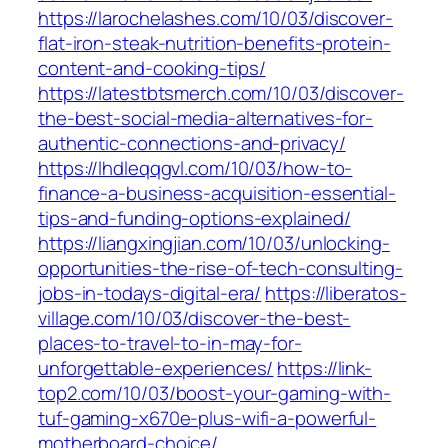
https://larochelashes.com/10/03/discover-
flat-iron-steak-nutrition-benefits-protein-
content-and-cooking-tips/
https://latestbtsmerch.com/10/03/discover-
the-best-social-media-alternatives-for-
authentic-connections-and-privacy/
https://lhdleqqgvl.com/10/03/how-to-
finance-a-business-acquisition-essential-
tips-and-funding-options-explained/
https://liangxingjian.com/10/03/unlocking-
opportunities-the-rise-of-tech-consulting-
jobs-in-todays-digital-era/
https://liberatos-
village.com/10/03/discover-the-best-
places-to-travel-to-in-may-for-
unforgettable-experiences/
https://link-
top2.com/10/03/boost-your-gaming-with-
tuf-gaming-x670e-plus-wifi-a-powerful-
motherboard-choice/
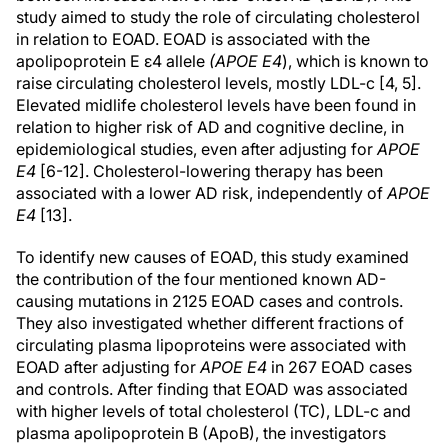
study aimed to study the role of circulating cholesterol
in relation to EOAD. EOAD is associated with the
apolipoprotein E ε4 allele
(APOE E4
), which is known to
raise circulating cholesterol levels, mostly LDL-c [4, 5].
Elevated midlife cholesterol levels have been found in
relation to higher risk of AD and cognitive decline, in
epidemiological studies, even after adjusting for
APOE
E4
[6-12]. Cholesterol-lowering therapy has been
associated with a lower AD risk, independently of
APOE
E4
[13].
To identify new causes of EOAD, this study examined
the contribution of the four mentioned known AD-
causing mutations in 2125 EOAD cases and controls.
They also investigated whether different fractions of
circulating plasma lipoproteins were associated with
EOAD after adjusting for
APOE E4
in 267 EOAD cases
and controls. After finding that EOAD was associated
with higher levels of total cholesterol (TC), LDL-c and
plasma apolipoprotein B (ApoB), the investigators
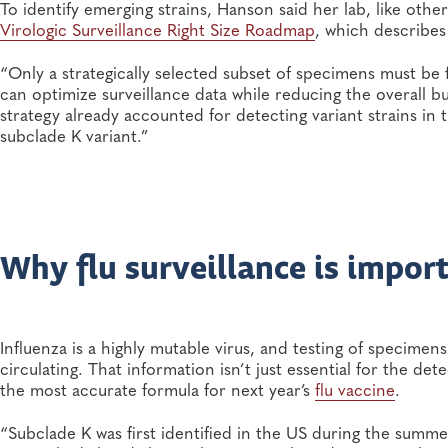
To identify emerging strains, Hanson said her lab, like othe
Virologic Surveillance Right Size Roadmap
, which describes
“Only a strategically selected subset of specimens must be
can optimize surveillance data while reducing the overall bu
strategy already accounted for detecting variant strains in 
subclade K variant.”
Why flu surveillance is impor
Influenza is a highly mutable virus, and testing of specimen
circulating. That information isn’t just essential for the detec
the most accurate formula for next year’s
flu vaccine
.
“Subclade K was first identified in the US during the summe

---

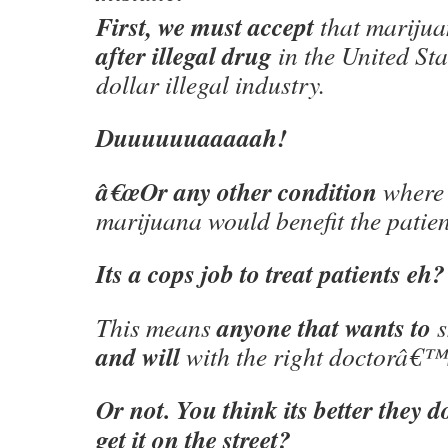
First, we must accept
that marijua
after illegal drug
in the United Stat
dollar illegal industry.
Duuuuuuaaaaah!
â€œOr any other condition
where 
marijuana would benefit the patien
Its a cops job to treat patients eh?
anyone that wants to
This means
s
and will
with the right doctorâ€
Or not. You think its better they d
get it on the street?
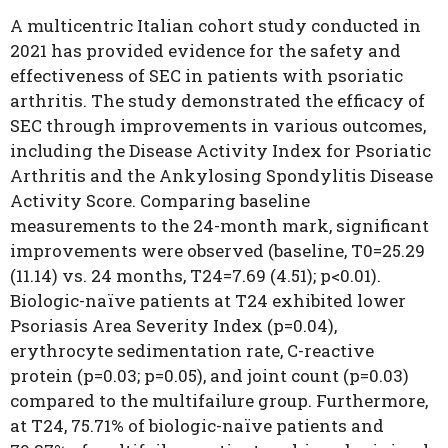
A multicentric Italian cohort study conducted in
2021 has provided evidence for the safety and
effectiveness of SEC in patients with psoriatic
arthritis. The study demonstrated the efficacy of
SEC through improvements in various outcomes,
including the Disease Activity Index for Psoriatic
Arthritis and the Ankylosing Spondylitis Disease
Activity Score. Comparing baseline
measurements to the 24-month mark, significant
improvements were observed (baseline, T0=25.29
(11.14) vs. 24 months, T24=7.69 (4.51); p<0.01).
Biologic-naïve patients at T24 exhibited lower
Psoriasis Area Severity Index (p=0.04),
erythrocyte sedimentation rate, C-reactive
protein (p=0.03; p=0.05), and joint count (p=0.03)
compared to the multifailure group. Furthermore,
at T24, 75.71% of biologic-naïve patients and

---

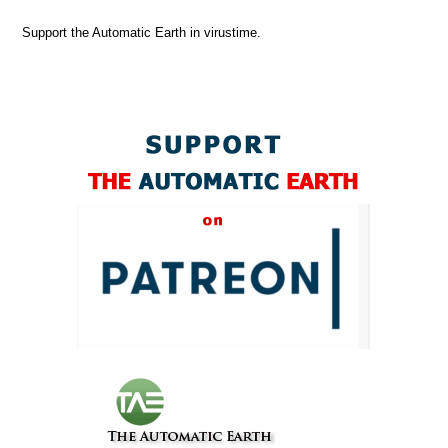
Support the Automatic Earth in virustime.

Exercise requirements: For the records above, how many lines contain the word "must"? Reply with the number only.

Solution: 2